Direktur Indonesia Food Watch, Pri Menix Dey mengatakan, apabila hendak mengimplementasikan pelabelan BPA secara mandatori, seharusnya berlaku pada seluruh produk makanan dan minuman (mamin).Â
Sebab menurutnya, risiko migrasi BPA paling tinggi justru ada pada makanan atau minuman kemasan kaleng, bukan pada kemasan air minum guna ulang berbahan polikarbonat.
"Karena galon polikarbonat bisa menahan risiko migrasi itu. Yang paling tinggi risiko migrasi BPA justru ada pada produk konsumsi kemasan kaleng," kata Menix dikutip dari keterangannya, Kamis, 9 Juni 2022.
Selain itu lanjutnya, rencana pelabelan BPA hanya pada Air Minum Dalam Kemasan (AMDK) galon berbahan polikarbonat menguatkan kecurigaan banyak pihak perihal kuatnya tekanan politik dalam perumusan kebijakan ini. Apalagi perubahan kebijakan dilakukan dengan sangat tertutup.
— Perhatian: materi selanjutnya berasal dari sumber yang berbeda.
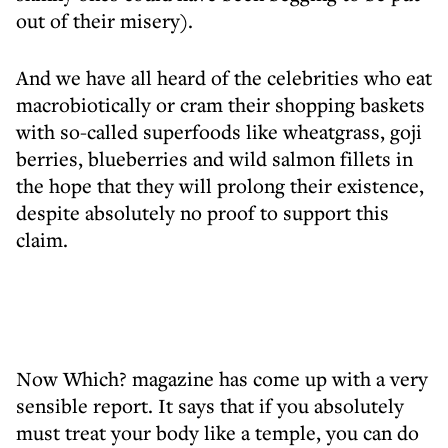
out of their misery).
And we have all heard of the celebrities who eat
macrobiotically or cram their shopping baskets
with so-called superfoods like wheatgrass, goji
berries, blueberries and wild salmon fillets in
the hope that they will prolong their existence,
despite absolutely no proof to support this
claim.
Now Which? magazine has come up with a very
sensible report. It says that if you absolutely
must treat your body like a temple, you can do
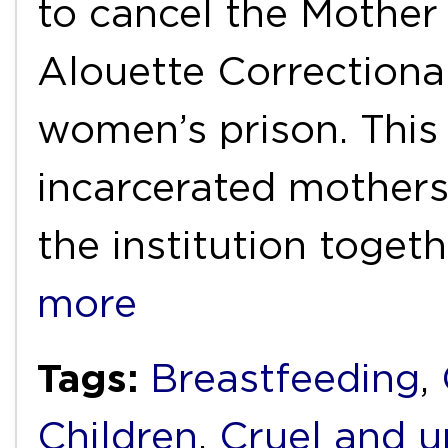
to cancel the Mother
Alouette Correctiona
women’s prison. Thi
incarcerated mothers 
the institution togeth
more
Tags:
Breastfeeding
,
Children
,
Cruel and 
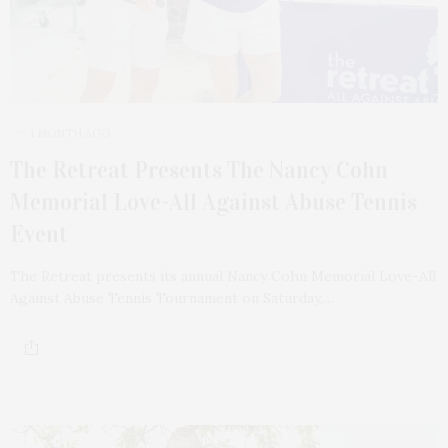
1 MONTH AGO
The Retreat Presents The Nancy Cohn
Memorial Love-All Against Abuse Tennis
Event
The Retreat presents its annual Nancy Cohn Memorial Love-All
Against Abuse Tennis Tournament on Saturday,…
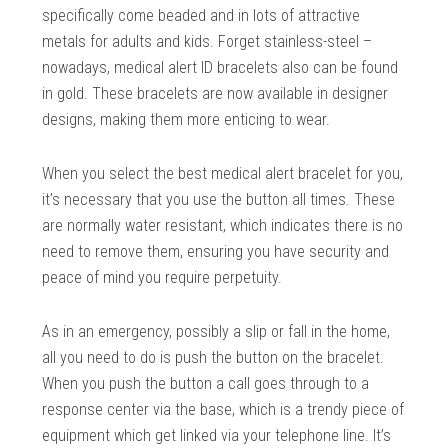
specifically come beaded and in lots of attractive
metals for adults and kids. Forget stainless-steel –
nowadays, medical alert ID bracelets also can be found
in gold. These bracelets are now available in designer
designs, making them more enticing to wear.
When you select the best medical alert bracelet for you,
it’s necessary that you use the button all times. These
are normally water resistant, which indicates there is no
need to remove them, ensuring you have security and
peace of mind you require perpetuity.
As in an emergency, possibly a slip or fall in the home,
all you need to do is push the button on the bracelet.
When you push the button a call goes through to a
response center via the base, which is a trendy piece of
equipment which get linked via your telephone line. It’s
Dia menegaskan, pelabelan dengan narasi diskriminatif itu pun telah masuk dalam rancangan revisi peraturan BPOM 31/2018 tentang Label Pangan Olahan yang belum mendapatkan pengesahan. Revisi peraturan BPOM No. 31/2018 tentang Label Pangan Olahan juga hanya fokus untuk pelabelan BPA terhadap kemasan galon berbahan Polikarbonat (PC).Â
Sebaliknya, rencana revisi aturan yang sama mengandung kejanggalan karena untuk produk air kemasan dengan galon sekali pakai berbahan PET dibolehkan menggunakan label bebas BPA.
Padahal menurutnya, galon sekali pakai yang diproduksi segelintir produsen AMDK itu menggunakan bahan Polietilena Tereftalat (PET). Kandungan kimia yang sama-sama berisiko tercemar bahan kimia asetaldehida dan etilen glikol dan mikroplastik.
"Ada apa dengan BPOM? Seharusnya ada keadilan atau regulasi yang berlaku umum dan tidak menyasar sektor tertentu. Tak berlebihan menyimpulkan bahwa BPOM berada dalam tekanan," ujarnya.
Menix menambahkan, berdasarkan kajian ilmiah, potensi migrasi BPA pada galon berbahan polikarbonat berada pada level 80 derajat celcius, sehingga masih memiliki daya tahan untuk menahan risiko tersebut.
Di sisi lain, polikarbonat banyak digunakan sebagai bahan dasar sejumlah perangkat kemasan produk makanan dan minuman kaleng, termasuk botol susu bayi. Bahan ini acap digunakan sebagai pelindung pada bagian dalam kemasan tersebut.
"Sangat aneh apabila BPOM hanya mewajibkan pelabelan BPA pada galon air minum," ujarnya.